この曲に相応しいしっとりとした音色で演奏開始。モーツァルト同様、流れの良い演奏だが、途中でこれはホールの音響が影響しているのだと気付く。どうも兵庫県立芸術文化センターKOBELCO大ホールは他のホールよりも音の流れが良いように聞こえるようだ。そのためか大フィルの弦楽の音色が普段よりも淡泊に聞こえる。
大植は途中で、他の演奏では聴かれない極端な加速を行い、どうなることかと心配するが、その後、曲調が変わってグッとテンポを落とした時に、何ともいえない開放感があり、加速が綿密な計算に基づいたものであったことがわかる。弱音の美しさは特筆事項。
兵庫県立芸術文化センター芸術監督の佐渡裕は「自分の良さは弱音の美しさ」と語るが、実演でも録音でも佐渡指揮の弱音が美しいと思ったことはないので、佐渡の勘違いだと思われる。佐渡の良さはやはり爆発力である。

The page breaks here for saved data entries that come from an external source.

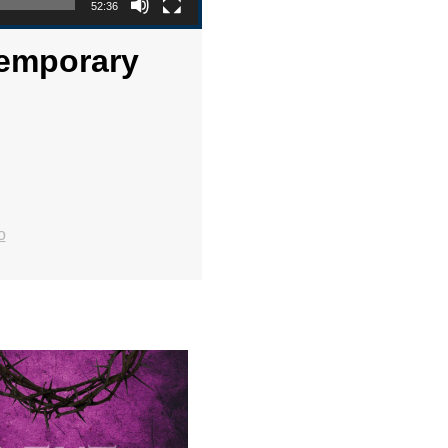
52:36
temporary
o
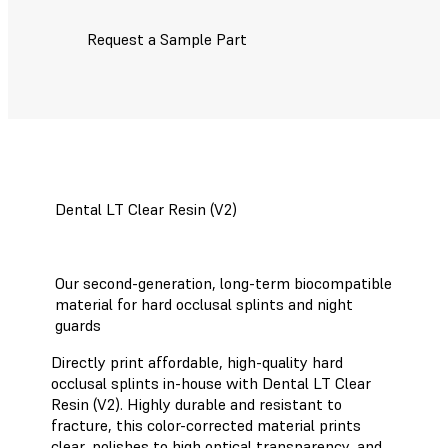
Request a Sample Part
Dental LT Clear Resin (V2)
Our second-generation, long-term biocompatible
material for hard occlusal splints and night
guards
Directly print affordable, high-quality hard
occlusal splints in-house with Dental LT Clear
Resin (V2). Highly durable and resistant to
fracture, this color-corrected material prints
clear, polishes to high optical transparency, and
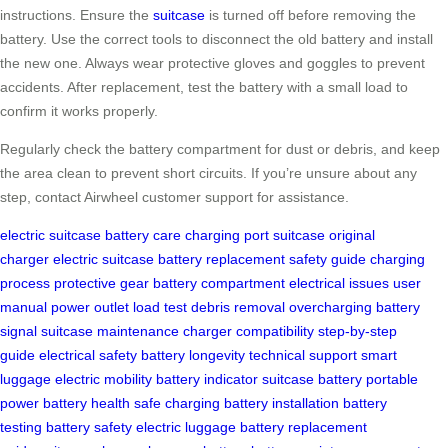
instructions. Ensure the
suitcase
is turned off before removing the
battery. Use the correct tools to disconnect the old battery and install
the new one. Always wear protective gloves and goggles to prevent
accidents. After replacement, test the battery with a small load to
confirm it works properly.
Regularly check the battery compartment for dust or debris, and keep
the area clean to prevent short circuits. If you’re unsure about any
step, contact Airwheel customer support for assistance.
electric suitcase
battery care
charging port
suitcase
original
charger
electric suitcase
battery replacement
safety guide
charging
process
protective gear
battery compartment
electrical issues
user
manual
power outlet
load test
debris removal
overcharging
battery
signal
suitcase maintenance
charger compatibility
step-by-step
guide
electrical safety
battery longevity
technical support
smart
luggage
electric mobility
battery indicator
suitcase battery
portable
power
battery health
safe charging
battery installation
battery
testing
battery safety
electric luggage
battery replacement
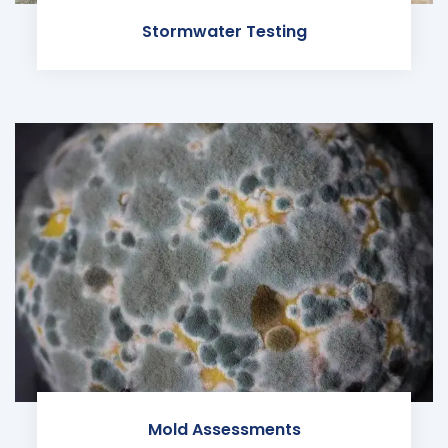
Stormwater Testing
Mold Assessments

メインであるマーラーの交響曲第4番。冒頭はホールの音響もあって実にクリアで純粋に美しく、夢にあふれている。美演はその後も続き、「天上の響き」というコンサートタイトルが大袈裟に思えなくなる。大阪フィルによるマーラーの交響曲第4番はアレクサンダー・リープライヒ指揮の演奏会を聴いており、即物的な名演だったが、大植のマーラー交響曲第4番はそれよりも大分ロマンティックだ。
なお、大植は譜面台に楽譜を置き、それをめくりながら指揮していたが、そうした演奏をする大植の姿を見るのは初めてなので驚く。これまでも大植が譜面台を用意し、楽譜を置いて指揮する姿は見たことがあるが、楽譜はお守り代わりに置いているだけで、表紙を開くこともなかった。

ソプラノ独唱のハイディ・エリザベス・マイヤーは「リリック、コロラトゥーラの声で高く評価される」とプログラムには載っており、実際、高音は美しかったが、基本的な声域はメゾ・ソプラノに近い。歌唱力はあるが特に美声というわけではないのでオーケストラに負けている印象を受けた。

大阪フィルは目立ったミスもなく、弦、管ともに美しさの限り。大植の解釈も他のマーラーの楽曲演奏で聴かれる異色なものはなく、間違いなく世界レベルでも通用するマーラーであった。

演奏終了後、大植はオーケストラのメンバーを立たせようとするが、奏者達は大植に敬意を表して立とうとせず、大植だけが喝采を浴びた。大植はその後もカーテンコールに応えてオーケストラメンバーを立たせようとするがやはりオケのメンバーは立たず、再び大植だけが客席から祝福される。大フィルのメンバーが二度も立とうとしないのを見るのは初めてで、奏者達も今日の演奏の出来には感服したのだろう。